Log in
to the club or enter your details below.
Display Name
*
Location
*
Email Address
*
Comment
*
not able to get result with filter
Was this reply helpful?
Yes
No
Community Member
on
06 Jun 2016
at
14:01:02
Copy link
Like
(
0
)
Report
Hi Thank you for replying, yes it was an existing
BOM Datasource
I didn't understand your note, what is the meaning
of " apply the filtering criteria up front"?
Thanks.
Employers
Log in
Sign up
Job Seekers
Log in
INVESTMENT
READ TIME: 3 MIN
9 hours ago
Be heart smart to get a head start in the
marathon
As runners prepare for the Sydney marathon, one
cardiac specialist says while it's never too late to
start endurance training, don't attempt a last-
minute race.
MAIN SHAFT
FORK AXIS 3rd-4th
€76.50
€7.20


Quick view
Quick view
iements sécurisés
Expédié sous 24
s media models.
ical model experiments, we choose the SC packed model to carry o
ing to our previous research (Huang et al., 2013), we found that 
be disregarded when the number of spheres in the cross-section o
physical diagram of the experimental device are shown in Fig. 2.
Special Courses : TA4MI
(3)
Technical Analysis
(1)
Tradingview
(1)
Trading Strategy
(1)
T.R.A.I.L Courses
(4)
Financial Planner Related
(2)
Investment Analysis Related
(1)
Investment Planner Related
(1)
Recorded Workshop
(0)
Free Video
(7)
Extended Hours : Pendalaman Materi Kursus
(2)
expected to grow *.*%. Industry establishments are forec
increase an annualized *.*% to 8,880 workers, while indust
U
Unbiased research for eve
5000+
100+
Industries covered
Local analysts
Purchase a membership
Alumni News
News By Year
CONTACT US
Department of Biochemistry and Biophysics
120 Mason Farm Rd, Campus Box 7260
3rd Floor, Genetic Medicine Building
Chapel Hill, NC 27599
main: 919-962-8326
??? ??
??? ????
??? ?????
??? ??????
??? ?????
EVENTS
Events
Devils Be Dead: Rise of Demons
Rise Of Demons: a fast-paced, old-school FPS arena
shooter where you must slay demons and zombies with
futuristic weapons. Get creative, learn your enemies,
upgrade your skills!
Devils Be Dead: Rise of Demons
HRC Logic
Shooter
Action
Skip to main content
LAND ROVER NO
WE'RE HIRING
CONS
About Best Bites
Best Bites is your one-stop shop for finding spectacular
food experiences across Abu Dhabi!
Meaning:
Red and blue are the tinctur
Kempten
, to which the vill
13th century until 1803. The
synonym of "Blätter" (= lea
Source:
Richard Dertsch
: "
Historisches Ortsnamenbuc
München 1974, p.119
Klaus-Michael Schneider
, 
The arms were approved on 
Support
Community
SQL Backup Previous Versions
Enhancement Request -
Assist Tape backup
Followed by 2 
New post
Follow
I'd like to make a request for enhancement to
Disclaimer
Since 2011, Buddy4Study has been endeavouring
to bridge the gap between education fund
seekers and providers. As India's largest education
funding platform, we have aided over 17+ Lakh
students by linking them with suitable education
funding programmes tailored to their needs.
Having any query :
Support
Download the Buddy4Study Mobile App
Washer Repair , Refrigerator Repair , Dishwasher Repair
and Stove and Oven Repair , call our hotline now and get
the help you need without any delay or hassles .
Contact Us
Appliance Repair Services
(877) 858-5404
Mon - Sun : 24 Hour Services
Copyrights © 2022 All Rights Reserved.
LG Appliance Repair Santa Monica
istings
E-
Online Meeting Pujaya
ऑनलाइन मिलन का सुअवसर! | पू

[WORK REQUIRED]:
Each record above should be restated word for word.

[ANSWER AREA]:
Log in
to the club or enter your details below.
Display Name
*
Location
*
Email Address
*
Comment
*
not able to get result with filter
Was this reply helpful?
Yes
No
Community Member
on
06 Jun 2016
at
14:01:02
Copy link
Like
(
0
)
Report
Hi Thank you for replying, yes it was an existing
BOM Datasource
I didn't understand your note, what is the meaning
of " apply the filtering criteria up front"?
Thanks.
Employers
Log in
Sign up
Job Seekers
Log in
INVESTMENT
READ TIME: 3 MIN
9 hours ago
Be heart smart to get a head start in the
marathon
As runners prepare for the Sydney marathon, one
cardiac specialist says while it's never too late to
start endurance training, don't attempt a last-
minute race.
MAIN SHAFT
FORK AXIS 3rd-4th
€76.50
€7.20


Quick view
Quick view
iements sécurisés
Expédié sous 24
s media models.
ical model experiments, we choose the SC packed model to carry o
ing to our previous research (Huang et al., 2013), we found that 
be disregarded when the number of spheres in the cross-section o
physical diagram of the experimental device are shown in Fig. 2.
Special Courses : TA4MI
(3)
Technical Analysis
(1)
Tradingview
(1)
Trading Strategy
(1)
T.R.A.I.L Courses
(4)
Financial Planner Related
(2)
Investment Analysis Related
(1)
Investment Planner Related
(1)
Recorded Workshop
(0)
Free Video
(7)
Extended Hours : Pendalaman Materi Kursus
(2)
expected to grow *.*%. Industry establishments are forec
increase an annualized *.*% to 8,880 workers, while indust
U
Unbiased research for eve
5000+
100+
Industries covered
Local analysts
Purchase a membership
Alumni News
News By Year
CONTACT US
Department of Biochemistry and Biophysics
120 Mason Farm Rd, Campus Box 7260
3rd Floor, Genetic Medicine Building
Chapel Hill, NC 27599
main: 919-962-8326
??? ??
??? ????
??? ?????
??? ??????
??? ?????
EVENTS
Events
Devils Be Dead: Rise of Demons
Rise Of Demons: a fast-paced, old-school FPS arena
shooter where you must slay demons and zombies with
futuristic weapons. Get creative, learn your enemies,
upgrade your skills!
Devils Be Dead: Rise of Demons
HRC Logic
Shooter
Action
Skip to main content
LAND ROVER NO
WE'RE HIRING
CONS
About Best Bites
Best Bites is your one-stop shop for finding spectacular
food experiences across Abu Dhabi!
Meaning:
Red and blue are the tinctur
Kempten
, to which the vill
13th century until 1803. The
synonym of "Blätter" (= lea
Source:
Richard Dertsch
: "
Historisches Ortsnamenbuc
München 1974, p.119
Klaus-Michael Schneider
, 
The arms were approved on 
Support
Community
SQL Backup Previous Versions
Enhancement Request -
Assist Tape backup
Followed by 2 
New post
Follow
I'd like to make a request for enhancement to
Disclaimer
Since 2011, Buddy4Study has been endeavouring
to bridge the gap between education fund
seekers and providers. As India's largest education
funding platform, we have aided over 17+ Lakh
students by linking them with suitable education
funding programmes tailored to their needs.
Having any query :
Support
Download the Buddy4Study Mobile App
Washer Repair , Refrigerator Repair , Dishwasher Repair
and Stove and Oven Repair , call our hotline now and get
the help you need without any delay or hassles .
Contact Us
Appliance Repair Services
(877) 858-5404
Mon - Sun : 24 Hour Services
Copyrights © 2022 All Rights Reserved.
LG Appliance Repair Santa Monica
istings
E-
Online Meeting Pujaya
ऑनलाइन मिलन का सुअवसर! | पू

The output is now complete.